(Transcribed page contents)
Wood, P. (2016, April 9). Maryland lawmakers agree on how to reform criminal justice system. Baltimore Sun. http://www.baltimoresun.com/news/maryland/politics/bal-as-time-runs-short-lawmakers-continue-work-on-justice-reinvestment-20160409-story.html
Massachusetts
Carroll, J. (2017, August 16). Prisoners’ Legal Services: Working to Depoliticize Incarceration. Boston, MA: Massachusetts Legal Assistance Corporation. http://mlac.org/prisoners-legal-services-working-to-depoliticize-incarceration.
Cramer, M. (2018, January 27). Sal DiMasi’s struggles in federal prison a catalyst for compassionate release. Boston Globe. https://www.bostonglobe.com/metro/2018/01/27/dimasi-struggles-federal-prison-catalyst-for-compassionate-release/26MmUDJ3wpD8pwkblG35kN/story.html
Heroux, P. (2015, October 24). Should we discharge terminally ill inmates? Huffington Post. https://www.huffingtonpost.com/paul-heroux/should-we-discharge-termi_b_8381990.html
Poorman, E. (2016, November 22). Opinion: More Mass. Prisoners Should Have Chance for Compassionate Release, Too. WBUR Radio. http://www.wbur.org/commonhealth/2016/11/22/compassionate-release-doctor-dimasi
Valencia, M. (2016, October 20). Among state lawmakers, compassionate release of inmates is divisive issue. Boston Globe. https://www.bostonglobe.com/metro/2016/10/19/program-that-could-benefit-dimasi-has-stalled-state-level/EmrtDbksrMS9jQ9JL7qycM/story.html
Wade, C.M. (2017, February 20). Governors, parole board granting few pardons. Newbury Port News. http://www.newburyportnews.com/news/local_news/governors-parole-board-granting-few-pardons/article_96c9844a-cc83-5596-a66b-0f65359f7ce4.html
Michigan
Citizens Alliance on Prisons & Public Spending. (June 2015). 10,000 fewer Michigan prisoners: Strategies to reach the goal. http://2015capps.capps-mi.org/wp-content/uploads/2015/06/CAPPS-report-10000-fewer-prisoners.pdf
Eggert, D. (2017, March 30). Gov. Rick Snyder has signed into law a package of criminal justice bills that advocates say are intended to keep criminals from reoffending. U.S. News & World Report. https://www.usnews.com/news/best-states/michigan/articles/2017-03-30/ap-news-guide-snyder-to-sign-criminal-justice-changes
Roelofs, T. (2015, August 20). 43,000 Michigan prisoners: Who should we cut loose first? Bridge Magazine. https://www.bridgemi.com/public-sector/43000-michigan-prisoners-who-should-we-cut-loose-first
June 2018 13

*WHAT YOU HAVE TO DO*. Within the data above, the span starting at the line containing "Valencia, M. (2016, October" and ending at the line containing "Citizens Alliance on" is to be retyped exactly, with no other lines.

*TASK RESULT*.
Valencia, M. (2016, October 20). Among state lawmakers, compassionate release of inmates is divisive issue. Boston Globe. https://www.bostonglobe.com/metro/2016/10/19/program-that-could-benefit-dimasi-has-stalled-state-level/EmrtDbksrMS9jQ9JL7qycM/story.html
Wade, C.M. (2017, February 20). Governors, parole board granting few pardons. Newbury Port News. http://www.newburyportnews.com/news/local_news/governors-parole-board-granting-few-pardons/article_96c9844a-cc83-5596-a66b-0f65359f7ce4.html
Michigan
Citizens Alliance on Prisons & Public Spending. (June 2015). 10,000 fewer Michigan prisoners: Strategies to reach the goal. http://2015capps.capps-mi.org/wp-content/uploads/2015/06/CAPPS-report-10000-fewer-prisoners.pdf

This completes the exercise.